Physics-Inspired Distributed Radio Map Estimation
Dong Yang, Yue Wang, Songyang Zhang, Yingshu Li, Zhipeng Cai
TL;DR
PI-DRME tackles privacy and communication challenges in radio map estimation by introducing a physics-informed, distributed learning framework that decouples a globally shared pathloss representation from client-specific shadowing features. The approach uses a two-autoencoder architecture, model-based interpolation, gradient-based regularization, and a weighted update constraint to balance shared and local representations under heterogeneous data with no landscaping information. Across experiments on the RadioMapSeer dataset, PI-DRME consistently outperforms both standalone RME and FL-based methods, especially when client data are highly heterogeneous.

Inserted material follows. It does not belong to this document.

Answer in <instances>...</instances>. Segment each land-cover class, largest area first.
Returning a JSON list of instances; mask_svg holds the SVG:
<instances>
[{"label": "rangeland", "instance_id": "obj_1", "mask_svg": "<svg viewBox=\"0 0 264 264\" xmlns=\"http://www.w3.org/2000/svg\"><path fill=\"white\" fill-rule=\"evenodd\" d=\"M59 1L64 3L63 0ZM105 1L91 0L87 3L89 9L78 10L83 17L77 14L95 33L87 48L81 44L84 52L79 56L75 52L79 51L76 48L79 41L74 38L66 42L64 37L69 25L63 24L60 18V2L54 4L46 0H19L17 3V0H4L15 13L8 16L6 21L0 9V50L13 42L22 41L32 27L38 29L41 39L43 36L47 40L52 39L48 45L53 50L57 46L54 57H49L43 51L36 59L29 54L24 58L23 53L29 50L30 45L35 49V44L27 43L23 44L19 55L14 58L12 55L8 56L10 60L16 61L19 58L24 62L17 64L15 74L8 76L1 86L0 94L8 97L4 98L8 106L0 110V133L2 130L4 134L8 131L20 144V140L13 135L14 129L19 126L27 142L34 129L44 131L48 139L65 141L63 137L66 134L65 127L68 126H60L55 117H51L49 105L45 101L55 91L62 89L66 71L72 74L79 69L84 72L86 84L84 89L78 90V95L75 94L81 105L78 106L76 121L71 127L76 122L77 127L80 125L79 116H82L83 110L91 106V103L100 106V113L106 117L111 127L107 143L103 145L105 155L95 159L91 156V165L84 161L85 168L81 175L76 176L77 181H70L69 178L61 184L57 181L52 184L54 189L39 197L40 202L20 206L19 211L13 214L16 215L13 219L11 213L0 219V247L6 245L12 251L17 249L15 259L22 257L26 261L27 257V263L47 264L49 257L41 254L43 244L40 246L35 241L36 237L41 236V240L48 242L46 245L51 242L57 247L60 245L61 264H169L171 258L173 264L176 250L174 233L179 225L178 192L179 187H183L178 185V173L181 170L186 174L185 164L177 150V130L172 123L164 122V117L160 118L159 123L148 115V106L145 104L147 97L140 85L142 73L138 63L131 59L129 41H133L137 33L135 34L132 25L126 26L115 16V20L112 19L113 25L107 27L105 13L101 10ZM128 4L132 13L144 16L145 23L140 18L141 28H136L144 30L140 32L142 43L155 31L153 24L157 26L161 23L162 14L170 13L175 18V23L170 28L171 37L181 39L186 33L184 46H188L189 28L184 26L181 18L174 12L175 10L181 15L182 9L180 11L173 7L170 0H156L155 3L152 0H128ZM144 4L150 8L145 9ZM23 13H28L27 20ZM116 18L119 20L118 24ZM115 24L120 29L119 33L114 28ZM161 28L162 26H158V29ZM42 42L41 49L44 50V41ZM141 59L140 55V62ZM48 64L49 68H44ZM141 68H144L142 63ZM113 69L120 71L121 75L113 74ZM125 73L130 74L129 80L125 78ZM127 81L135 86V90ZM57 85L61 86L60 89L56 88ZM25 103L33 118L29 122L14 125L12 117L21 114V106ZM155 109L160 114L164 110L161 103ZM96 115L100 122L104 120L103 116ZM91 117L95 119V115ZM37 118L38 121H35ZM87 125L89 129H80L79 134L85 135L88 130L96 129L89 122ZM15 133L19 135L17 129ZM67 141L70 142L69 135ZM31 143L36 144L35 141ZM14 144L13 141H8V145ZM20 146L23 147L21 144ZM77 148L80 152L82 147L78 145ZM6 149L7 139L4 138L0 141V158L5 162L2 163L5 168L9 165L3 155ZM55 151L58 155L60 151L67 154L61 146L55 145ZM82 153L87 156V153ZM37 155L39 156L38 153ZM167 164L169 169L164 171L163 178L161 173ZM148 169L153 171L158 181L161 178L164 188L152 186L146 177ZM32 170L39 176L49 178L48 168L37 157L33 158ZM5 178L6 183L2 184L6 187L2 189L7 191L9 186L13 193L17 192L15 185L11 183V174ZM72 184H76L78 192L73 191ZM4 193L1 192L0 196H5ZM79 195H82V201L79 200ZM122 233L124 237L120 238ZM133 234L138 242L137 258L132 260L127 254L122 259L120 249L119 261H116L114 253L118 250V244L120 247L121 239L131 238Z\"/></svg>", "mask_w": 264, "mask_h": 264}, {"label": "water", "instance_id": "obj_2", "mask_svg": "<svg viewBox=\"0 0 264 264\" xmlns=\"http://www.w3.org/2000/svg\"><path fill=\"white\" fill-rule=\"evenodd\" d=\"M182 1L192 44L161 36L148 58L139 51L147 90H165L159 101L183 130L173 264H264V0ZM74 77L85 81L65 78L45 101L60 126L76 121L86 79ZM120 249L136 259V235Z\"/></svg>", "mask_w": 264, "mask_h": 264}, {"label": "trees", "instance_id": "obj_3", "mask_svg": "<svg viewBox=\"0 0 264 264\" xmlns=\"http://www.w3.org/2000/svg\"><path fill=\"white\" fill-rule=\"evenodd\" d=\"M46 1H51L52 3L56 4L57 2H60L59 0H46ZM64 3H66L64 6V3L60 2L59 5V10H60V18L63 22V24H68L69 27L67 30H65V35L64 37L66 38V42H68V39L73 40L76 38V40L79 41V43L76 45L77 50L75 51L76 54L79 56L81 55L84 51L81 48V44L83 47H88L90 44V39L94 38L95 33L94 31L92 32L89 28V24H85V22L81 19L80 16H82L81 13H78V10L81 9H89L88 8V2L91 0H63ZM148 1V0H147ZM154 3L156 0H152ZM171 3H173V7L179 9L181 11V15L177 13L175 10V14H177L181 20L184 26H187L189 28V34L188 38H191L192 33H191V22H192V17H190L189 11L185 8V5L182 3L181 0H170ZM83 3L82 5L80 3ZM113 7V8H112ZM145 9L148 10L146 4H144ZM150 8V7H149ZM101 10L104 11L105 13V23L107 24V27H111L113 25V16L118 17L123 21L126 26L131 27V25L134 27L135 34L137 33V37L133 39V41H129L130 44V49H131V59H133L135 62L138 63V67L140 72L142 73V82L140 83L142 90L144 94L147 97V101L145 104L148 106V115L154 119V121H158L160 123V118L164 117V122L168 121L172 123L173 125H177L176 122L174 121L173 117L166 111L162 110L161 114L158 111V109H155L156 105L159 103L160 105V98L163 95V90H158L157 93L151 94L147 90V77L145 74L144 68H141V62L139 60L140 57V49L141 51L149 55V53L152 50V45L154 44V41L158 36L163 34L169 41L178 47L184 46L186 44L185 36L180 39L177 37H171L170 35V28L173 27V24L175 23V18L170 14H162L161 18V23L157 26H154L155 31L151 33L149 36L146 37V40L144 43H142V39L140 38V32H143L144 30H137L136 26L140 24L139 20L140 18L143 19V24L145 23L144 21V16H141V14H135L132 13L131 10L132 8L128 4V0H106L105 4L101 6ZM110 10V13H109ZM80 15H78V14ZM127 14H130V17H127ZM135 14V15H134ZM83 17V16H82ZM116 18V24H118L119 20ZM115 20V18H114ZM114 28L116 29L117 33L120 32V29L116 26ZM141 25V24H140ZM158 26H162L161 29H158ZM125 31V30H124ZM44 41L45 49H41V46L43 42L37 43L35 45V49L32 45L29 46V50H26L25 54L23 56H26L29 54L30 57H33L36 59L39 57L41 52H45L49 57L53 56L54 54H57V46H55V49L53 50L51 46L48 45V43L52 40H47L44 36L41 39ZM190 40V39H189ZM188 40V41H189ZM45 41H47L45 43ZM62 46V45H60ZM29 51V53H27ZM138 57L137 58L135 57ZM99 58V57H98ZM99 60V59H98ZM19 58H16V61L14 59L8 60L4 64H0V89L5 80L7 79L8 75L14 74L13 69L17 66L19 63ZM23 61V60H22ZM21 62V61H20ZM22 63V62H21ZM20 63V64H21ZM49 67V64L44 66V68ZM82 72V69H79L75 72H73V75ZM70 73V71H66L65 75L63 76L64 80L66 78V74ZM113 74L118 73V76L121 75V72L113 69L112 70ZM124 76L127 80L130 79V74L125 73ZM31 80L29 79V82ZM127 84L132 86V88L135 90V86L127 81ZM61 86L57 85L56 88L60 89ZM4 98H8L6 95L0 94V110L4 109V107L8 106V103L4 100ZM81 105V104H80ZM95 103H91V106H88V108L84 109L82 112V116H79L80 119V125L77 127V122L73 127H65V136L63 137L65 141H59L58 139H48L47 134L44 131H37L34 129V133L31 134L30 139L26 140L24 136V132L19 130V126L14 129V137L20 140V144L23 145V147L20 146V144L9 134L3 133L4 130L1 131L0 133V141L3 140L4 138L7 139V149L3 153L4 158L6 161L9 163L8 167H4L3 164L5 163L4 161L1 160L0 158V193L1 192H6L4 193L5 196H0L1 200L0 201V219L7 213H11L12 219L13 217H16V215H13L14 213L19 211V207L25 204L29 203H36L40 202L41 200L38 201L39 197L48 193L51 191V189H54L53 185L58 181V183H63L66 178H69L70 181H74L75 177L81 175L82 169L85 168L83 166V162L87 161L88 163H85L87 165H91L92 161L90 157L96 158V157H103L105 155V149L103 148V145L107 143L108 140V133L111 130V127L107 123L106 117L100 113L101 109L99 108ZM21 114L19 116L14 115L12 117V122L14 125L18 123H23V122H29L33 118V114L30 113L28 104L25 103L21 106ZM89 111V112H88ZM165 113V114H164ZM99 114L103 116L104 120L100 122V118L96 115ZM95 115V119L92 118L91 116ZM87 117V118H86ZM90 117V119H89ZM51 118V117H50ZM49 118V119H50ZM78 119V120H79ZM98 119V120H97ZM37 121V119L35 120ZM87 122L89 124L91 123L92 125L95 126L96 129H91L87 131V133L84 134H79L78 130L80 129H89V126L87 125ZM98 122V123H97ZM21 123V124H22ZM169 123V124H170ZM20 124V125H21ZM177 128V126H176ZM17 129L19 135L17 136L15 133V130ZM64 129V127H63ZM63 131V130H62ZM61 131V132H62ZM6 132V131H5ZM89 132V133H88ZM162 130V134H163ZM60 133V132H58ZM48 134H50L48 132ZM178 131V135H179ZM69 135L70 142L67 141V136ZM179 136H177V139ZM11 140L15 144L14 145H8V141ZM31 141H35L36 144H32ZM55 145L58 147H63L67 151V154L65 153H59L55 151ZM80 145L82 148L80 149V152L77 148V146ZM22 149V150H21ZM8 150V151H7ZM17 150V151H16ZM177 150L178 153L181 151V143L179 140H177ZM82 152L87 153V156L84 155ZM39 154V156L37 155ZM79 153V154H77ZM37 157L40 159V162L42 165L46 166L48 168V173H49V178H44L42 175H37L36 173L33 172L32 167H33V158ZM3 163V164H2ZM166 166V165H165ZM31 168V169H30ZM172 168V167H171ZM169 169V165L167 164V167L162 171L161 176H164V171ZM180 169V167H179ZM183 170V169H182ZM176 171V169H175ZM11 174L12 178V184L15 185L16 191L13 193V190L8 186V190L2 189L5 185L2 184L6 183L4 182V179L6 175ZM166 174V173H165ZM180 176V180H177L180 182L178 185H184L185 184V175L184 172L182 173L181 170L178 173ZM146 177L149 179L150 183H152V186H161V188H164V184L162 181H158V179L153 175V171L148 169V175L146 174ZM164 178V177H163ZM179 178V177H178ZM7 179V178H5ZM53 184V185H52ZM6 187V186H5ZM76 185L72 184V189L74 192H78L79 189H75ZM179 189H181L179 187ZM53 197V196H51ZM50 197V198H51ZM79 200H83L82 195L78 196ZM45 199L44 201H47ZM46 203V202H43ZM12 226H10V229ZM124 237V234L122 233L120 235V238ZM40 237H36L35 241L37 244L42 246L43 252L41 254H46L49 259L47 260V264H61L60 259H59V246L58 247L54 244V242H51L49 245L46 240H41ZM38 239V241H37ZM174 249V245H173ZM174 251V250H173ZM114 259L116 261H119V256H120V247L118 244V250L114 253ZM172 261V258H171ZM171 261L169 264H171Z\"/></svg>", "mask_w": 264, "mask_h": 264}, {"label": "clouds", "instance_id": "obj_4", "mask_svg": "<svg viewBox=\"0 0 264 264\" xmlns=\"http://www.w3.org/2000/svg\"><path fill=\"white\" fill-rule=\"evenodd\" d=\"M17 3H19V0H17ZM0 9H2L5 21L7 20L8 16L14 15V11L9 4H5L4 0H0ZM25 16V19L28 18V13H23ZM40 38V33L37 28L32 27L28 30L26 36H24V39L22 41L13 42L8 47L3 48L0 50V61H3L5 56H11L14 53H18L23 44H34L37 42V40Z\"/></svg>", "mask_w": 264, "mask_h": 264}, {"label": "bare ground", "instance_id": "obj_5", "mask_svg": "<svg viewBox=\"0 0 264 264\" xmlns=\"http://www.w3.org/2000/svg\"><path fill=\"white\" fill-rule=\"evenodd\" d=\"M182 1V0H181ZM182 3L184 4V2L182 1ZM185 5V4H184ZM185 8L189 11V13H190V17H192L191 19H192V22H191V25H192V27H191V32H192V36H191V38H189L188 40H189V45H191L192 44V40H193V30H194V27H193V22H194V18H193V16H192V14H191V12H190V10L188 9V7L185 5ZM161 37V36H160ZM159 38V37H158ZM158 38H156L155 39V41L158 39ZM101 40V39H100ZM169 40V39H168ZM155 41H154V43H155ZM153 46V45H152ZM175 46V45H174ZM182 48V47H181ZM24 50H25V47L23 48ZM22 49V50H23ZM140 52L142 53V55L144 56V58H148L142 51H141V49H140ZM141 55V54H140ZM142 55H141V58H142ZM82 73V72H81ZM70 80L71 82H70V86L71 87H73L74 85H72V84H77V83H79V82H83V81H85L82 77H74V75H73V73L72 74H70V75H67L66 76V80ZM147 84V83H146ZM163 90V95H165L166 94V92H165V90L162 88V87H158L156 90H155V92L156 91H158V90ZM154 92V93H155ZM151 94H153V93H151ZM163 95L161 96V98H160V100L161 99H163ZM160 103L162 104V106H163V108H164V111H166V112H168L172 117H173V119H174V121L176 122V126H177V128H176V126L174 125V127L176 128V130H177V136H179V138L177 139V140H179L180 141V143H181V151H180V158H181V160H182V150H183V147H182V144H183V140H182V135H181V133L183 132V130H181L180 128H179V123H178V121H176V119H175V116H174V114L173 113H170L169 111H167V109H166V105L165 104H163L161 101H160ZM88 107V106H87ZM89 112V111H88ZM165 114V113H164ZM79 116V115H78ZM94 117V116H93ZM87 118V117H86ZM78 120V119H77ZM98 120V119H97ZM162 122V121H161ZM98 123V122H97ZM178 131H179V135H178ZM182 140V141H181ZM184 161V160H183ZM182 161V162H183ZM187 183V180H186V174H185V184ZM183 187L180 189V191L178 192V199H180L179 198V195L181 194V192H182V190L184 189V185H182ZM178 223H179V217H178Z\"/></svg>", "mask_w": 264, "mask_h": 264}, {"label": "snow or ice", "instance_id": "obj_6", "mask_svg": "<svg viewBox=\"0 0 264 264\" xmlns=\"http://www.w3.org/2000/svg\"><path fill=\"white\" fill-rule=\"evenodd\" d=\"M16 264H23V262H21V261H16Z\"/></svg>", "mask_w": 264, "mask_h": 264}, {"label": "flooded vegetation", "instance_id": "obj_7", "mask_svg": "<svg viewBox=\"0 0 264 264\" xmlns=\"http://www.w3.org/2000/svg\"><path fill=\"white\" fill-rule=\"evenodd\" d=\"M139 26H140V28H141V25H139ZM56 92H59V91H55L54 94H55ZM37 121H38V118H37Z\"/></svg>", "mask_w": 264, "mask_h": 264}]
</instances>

This work enables more accurate, privacy-preserving spectrum cartography in complex environments by embedding domain knowledge into distributed learning for wireless sensing.
Abstract
To gain panoramic awareness of spectrum coverage in complex wireless environments, data-driven learning approaches have recently been introduced for radio map estimation (RME). While existing deep learning based methods conduct RME given spectrum measurements gathered from dispersed sensors in the region of interest, they rely on centralized data at a fusion center, which however raises critical concerns on data privacy leakages and high communication overloads. Federated learning (FL) enhance data security and communication efficiency in RME by allowing multiple clients to collaborate in model training without directly sharing local data. However, the performance of the FL-based RME can be hindered by the problem of task heterogeneity across clients due to their unavailable or inaccurate landscaping information. To fill this gap, in this paper, we propose a physics-inspired distributed RME solution in the absence of landscaping information. The main idea is to develop a novel distributed RME framework empowered by leveraging the domain knowledge of radio propagation models, and by designing a new distributed learning approach that splits the entire RME model into two modules. A global autoencoder module is shared among clients to capture the common pathloss influence on radio propagation pattern, while a client-specific autoencoder module focuses on learning the individual features produced by local shadowing effects from the unique building distributions in local environment. Simulation results show that our proposed method outperforms the benchmarks in achieving higher performance.